Well, this is awkward. Here we are, in the midst of a serious public conversation about how the entertainment industry treats people of color, and a long overdue backlash against the Academy Awards' habit of doling out its highest honors almost exclusively to white people. Here it was, Tuesday, when Variety unveiled a white upon white cover featuring the Oscar statuette and the words "Shame on us." And then, the same day, the announcement arrives that a white actor had been cast in the role of a famous African American entertainer. Oh dear.
I confess when I saw the announcement pop up on Tuesday evening that "British Actor Joseph Fiennes Cast as Michael Jackson in Road Trip Drama About 9/11" — and the subsequent mass bogglement on social media — I assumed the people expressing shock simply must have misread the news. Surely the announcement was about some other Michael Jackson — you know, like how there's the actress Michelle Williams and the Destiny's Child Michelle Williams, and the Beach Boys Brian Wilson and the ball player Brian Wilson. There has to be, I thought, some lesser known Michael Jackson cop or firefighter who had a significant role around the events of that tragic day. That's what I get for overestimating human beings again.
As the Guardian reported Tuesday, the drama "Elizabeth, Michael and Marlon," now in development with Sky Arts for British television, is based on an alleged road trip from New York to Ohio that Jackson took with Elizabeth Taylor and Marlon Brando as they tried to get home after the 2001 attacks. Anecdotally, just in case you're curious, the film is to be the first venture from a new production company created by actor Ralf Little, who is white, and written by journalist and author Neil Forsyth, who is also white.
The tale, first revealed in Vanity Fair five years ago, goes that Jackson, in town for two concerts at Madison Square Garden, had invited his buddies Taylor and Brando to his shows. Then a few days later the towers fell, and as one version of the story goes, "these three towering icons of American pop culture planned their escape, afraid that they would be the next target" and rented a car. A former Jackson employee told VF that "Brando allegedly annoyed his traveling companions by insisting on stopping at nearly every KFC and Burger King they passed along the highway."
One can certainly understand why such an anecdote — whether true or not — would capture the imagination as something ripe to dramatize. And the casting of Stockard Channing as Taylor and Brian Cox as Brando sounds about right. It's that third one we're all scratching our heads over.
Speaking with WENN, Fiennes confirmed the casting Tuesday saying, "I got the script the other day. It’s a challenge. It’s a comedy. It doesn’t poke mean fun but it’s a story, possibly urban legend… It’s a lovely thing about Michael’s relationship with Liz Taylor and Marlon Brando. It's a fun, light-hearted tongue in cheek road trip of what celebrity of that kind is like. But also it’s rather beautiful and poignant about their relationships as well." What Fiennes appears not to have mentioned is, hello, I shall be a white person portraying a black person. I really don't think this is meant by "colorblind casting," everybody.
So you want to make a comedy about three larger than life characters.
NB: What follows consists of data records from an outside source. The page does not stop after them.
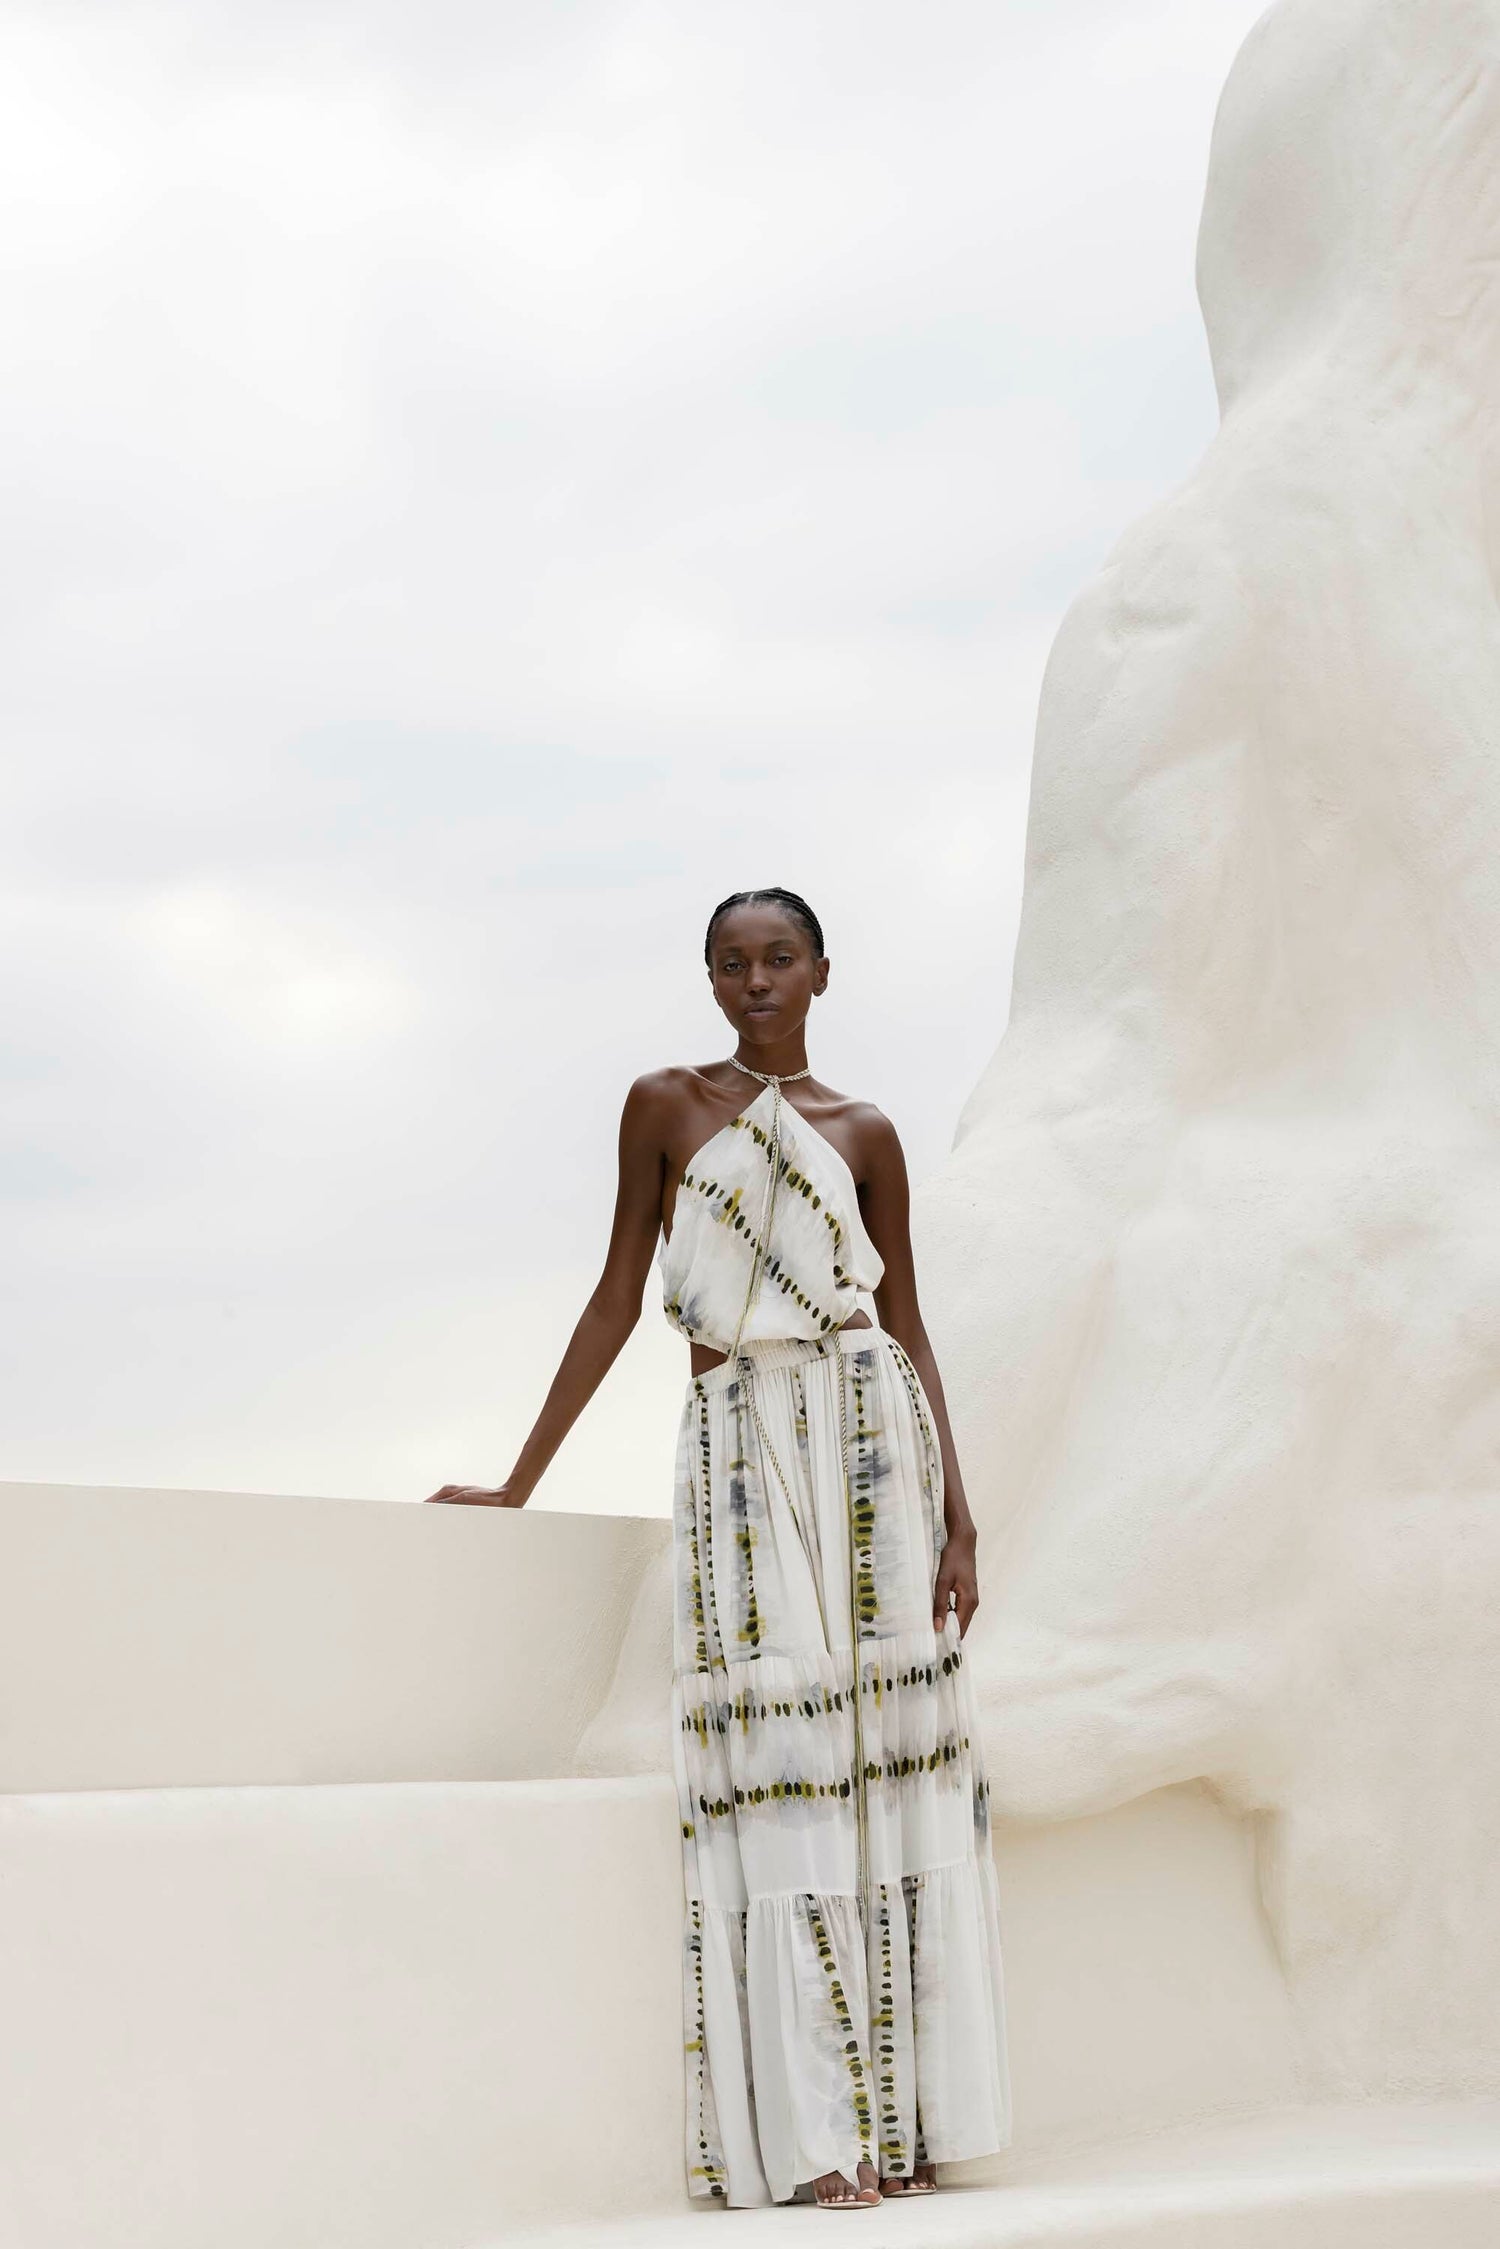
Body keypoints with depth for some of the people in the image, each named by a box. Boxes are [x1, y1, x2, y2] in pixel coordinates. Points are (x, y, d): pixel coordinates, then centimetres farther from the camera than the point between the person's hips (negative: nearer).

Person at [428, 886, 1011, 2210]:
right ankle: (809, 2135, -7)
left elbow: (908, 1328, 11)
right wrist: (519, 1484, 7)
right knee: (774, 1768, -7)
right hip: (740, 1451, -1)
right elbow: (619, 1300, 10)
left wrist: (959, 1513, 2)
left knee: (892, 1763, -3)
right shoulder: (665, 1107, 9)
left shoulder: (863, 1134, 12)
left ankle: (907, 2115, 1)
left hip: (870, 1433, 1)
An obvious punchline is that one of them spent the last several years of his career increasingly and dramatically changing his appearance — what could be wittier, the thinking apparently goes, than casting a white guy? At the time of his death in 2009, after all, Michael Jackson had an undeniably different — and considerably lighter — face than the one he came into the world with. (Jackson always firmly insisted that he didn't bleach his skin, and that his altered pigment was the result of vitiligo.) The apparent deep-rooted body dysmorphia and self-hatred of a reputed sex abuser and drug addict who died of an anesthesia overdose? That's some gold right there.
But the choices about who gets to work and who gets represented do actually matter. And a lot of us don't know why this is so hard for certain segments of the casting and hiring population to grasp. Because it's not just about a stunt casting. It's about opportunity. It's about respect. It's about thinking through the choices, and taking a minute to ask, do we have so few white people working in entertainment right now that we need to cast them as black people? And then asking, isn't that a ridiculous question?